--- What needs to be done ---
Look for the word "Sheetfile" in the material below, then report each line where it occurs.

--- Data shown ---
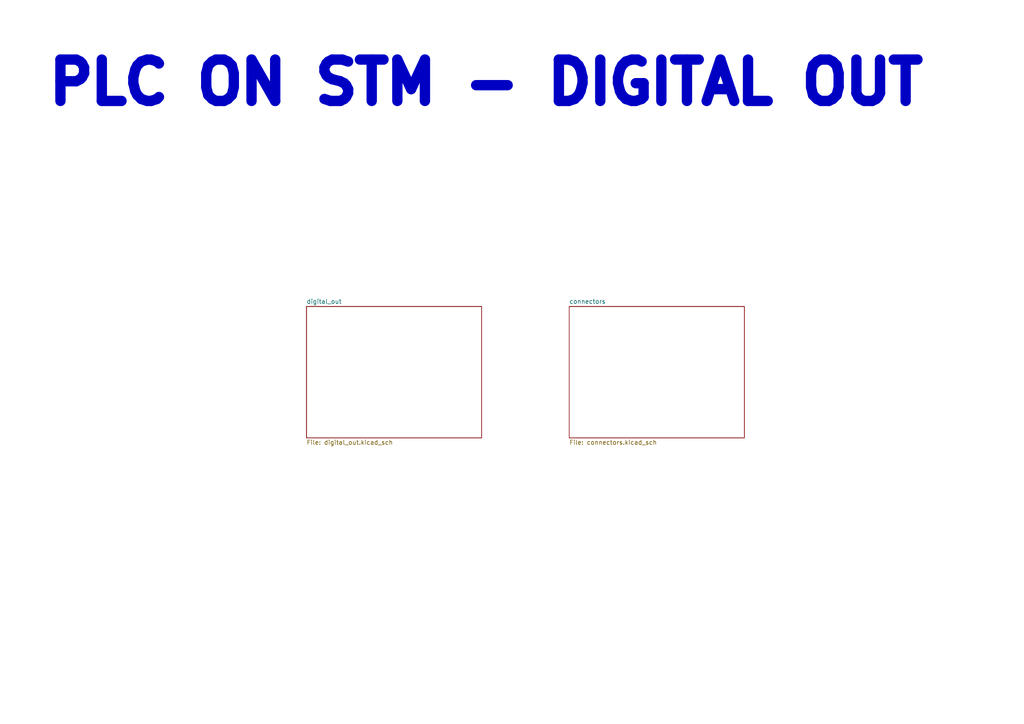
<source format=kicad_sch>
(kicad_sch
	(version 20250114)
	(generator "eeschema")
	(generator_version "9.0")
	(uuid "b652b05a-4e3d-4ad1-b032-18886abe7d45")
	(paper "A4")
	(title_block
		(title "PLC on STM - Digital Output Shield")
		(date "2026-01-07")
		(rev "${REVISION}")
		(company "Author: Grzegorz Potocki")
	)
	(lib_symbols)
	(text "PLC ON STM - DIGITAL OUT"
		(exclude_from_sim no)
		(at 12.7 24.13 0)
		(effects
			(font
				(size 12 12)
				(thickness 4.8)
				(bold yes)
			)
			(justify left)
		)
		(uuid "cec71073-0df9-405e-812b-e61d9091f6a5")
	)
	(sheet
		(at 165.1 88.9)
		(size 50.8 38.1)
		(exclude_from_sim no)
		(in_bom yes)
		(on_board yes)
		(dnp no)
		(fields_autoplaced yes)
		(stroke
			(width 0.1524)
			(type solid)
		)
		(fill
			(color 0 0 0 0.0000)
		)
		(uuid "834f6a69-fa68-4076-b3d9-2324914c1ba1")
		(property "Sheetname" "connectors"
			(at 165.1 88.1884 0)
			(effects
				(font
					(size 1.27 1.27)
				)
				(justify left bottom)
			)
		)
		(property "Sheetfile" "connectors.kicad_sch"
			(at 165.1 127.5846 0)
			(effects
				(font
					(size 1.27 1.27)
				)
				(justify left top)
			)
		)
		(instances
			(project "digital_output"
				(path "/b652b05a-4e3d-4ad1-b032-18886abe7d45"
					(page "3")
				)
			)
		)
	)
	(sheet
		(at 88.9 88.9)
		(size 50.8 38.1)
		(exclude_from_sim no)
		(in_bom yes)
		(on_board yes)
		(dnp no)
		(fields_autoplaced yes)
		(stroke
			(width 0.1524)
			(type solid)
		)
		(fill
			(color 0 0 0 0.0000)
		)
		(uuid "ce547360-c984-43b6-8505-c519dac78a50")
		(property "Sheetname" "digital_out"
			(at 88.9 88.1884 0)
			(effects
				(font
					(size 1.27 1.27)
				)
				(justify left bottom)
			)
		)
		(property "Sheetfile" "digital_out.kicad_sch"
			(at 88.9 127.5846 0)
			(effects
				(font
					(size 1.27 1.27)
				)
				(justify left top)
			)
		)
		(instances
			(project "digital_output"
				(path "/b652b05a-4e3d-4ad1-b032-18886abe7d45"
					(page "2")
				)
			)
		)
	)
	(sheet_instances
		(path "/"
			(page "1")
		)
	)
	(embedded_fonts no)
	(embedded_files
		(file
			(name "putm_frame.kicad_wks")
			(type worksheet)
			(data |KLUv/WAvCY0UAObcWyEA1TZqxSYpSnAbOsWnapwROGKZeeE9KM64wmSW/n9CwQRSAEsAVAD4Oxyb
				J+1rOdkbNb9xsXDRanbnQyvya8XCVdH2ki1/5E8AAAIk6L2cVUZpqIzfhq4RSaozfi/7dQ4BEChg
				lFKrztoX2zJ7iAAIlB+RJvRA+yEEXWKSolT/yP/7a1pX7XmRRhm89j0nPWe/GYMv9uxJfUAsfu3i
				22/vfIcXhLPXVP/1ccRg7drh9YPVk9L+7H1JUe2jdx/0POJ//JEB+OurcpitYkNewTCqH4nK6mxS
				yYTrKhtGw9AW3MM0uKqrJ6VZhegMO20WjaHZLl3HmQat8PcYOWdS9r8ONmljvwR5rtpUI9Wr5/d9
				k1qAwF+8oX3VgQKiXplVrUPNLIqo06IWyRYhXY8c8WLWjESjRCYLrEJYts3RYRitDhFNskG4hmgb
				h2rSDWLhLOJbS6Wh7XfvdALDScCh+r0x401nJz1KZaNolJLtQjGAgKAhPaUYmpIUJClkmAOARKTm
				qDqKaBj8cOU0CMQEDCAPXptjKGfrooqHvkhFQiG28qvJM4YHQAhI789Pe6CM7SBne5Vtvvq9wkcX
				nj05P3mYi4NXPJ/uUrLUtQk2w76hQgx0MktjeoBh+lxTD5IGHQ8SF9Ga45urwV0FAriFfagEhtx5
				PGHBX1CBeRAr8grmewQSn3TJNDZp6SKSo3klm1fsFkaN6NERStGPAAJ0Kkf9E0NKGKCXmflfrqck
				pBHEJ8GdTlHn24ljbxPc+WIMW/jPAgcgyPKJHrUDci3M7EQ4CER7hddwyKWAwM1vyOwMDboKEy8K
				OKN2seQXk/bQSa/Qvsl6kQcUuziiY7xUSu4KhT3mI977rkPExkevAg==|
			)
			(checksum "D28CC2D8CCEF14F2FD87317FD6BA98A1")
		)
	)
)

</source>
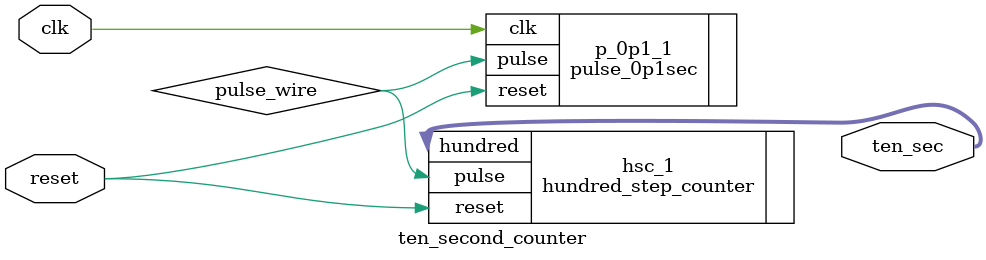
<source format=v>
`timescale 1ns / 1ps


module ten_second_counter(

    input clk,
    input reset,
    output[6:0] ten_sec

    );
    
    
    wire pulse_wire;
    
    pulse_0p1sec p_0p1_1(
    
        .clk(clk),
        .reset(reset),
        .pulse(pulse_wire)
    
    );
    
    hundred_step_counter hsc_1 (
    
        .pulse(pulse_wire),
        .reset(reset),
        .hundred(ten_sec)
    
    );
    
    
    
endmodule

</source>
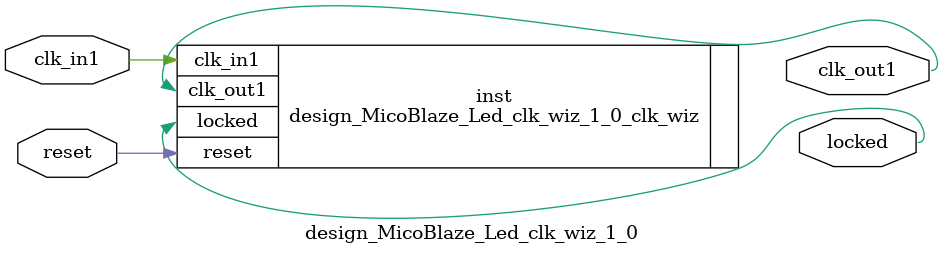
<source format=v>


`timescale 1ps/1ps

(* CORE_GENERATION_INFO = "design_MicoBlaze_Led_clk_wiz_1_0,clk_wiz_v6_0_5_0_0,{component_name=design_MicoBlaze_Led_clk_wiz_1_0,use_phase_alignment=true,use_min_o_jitter=false,use_max_i_jitter=false,use_dyn_phase_shift=false,use_inclk_switchover=false,use_dyn_reconfig=false,enable_axi=0,feedback_source=FDBK_AUTO,PRIMITIVE=MMCM,num_out_clk=1,clkin1_period=10.000,clkin2_period=10.000,use_power_down=false,use_reset=true,use_locked=true,use_inclk_stopped=false,feedback_type=SINGLE,CLOCK_MGR_TYPE=NA,manual_override=false}" *)

module design_MicoBlaze_Led_clk_wiz_1_0 
 (
  // Clock out ports
  output        clk_out1,
  // Status and control signals
  input         reset,
  output        locked,
 // Clock in ports
  input         clk_in1
 );

  design_MicoBlaze_Led_clk_wiz_1_0_clk_wiz inst
  (
  // Clock out ports  
  .clk_out1(clk_out1),
  // Status and control signals               
  .reset(reset), 
  .locked(locked),
 // Clock in ports
  .clk_in1(clk_in1)
  );

endmodule

</source>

--- Your response ---
		(property "Sheetfile" "connectors.kicad_sch"
		(property "Sheetfile" "digital_out.kicad_sch"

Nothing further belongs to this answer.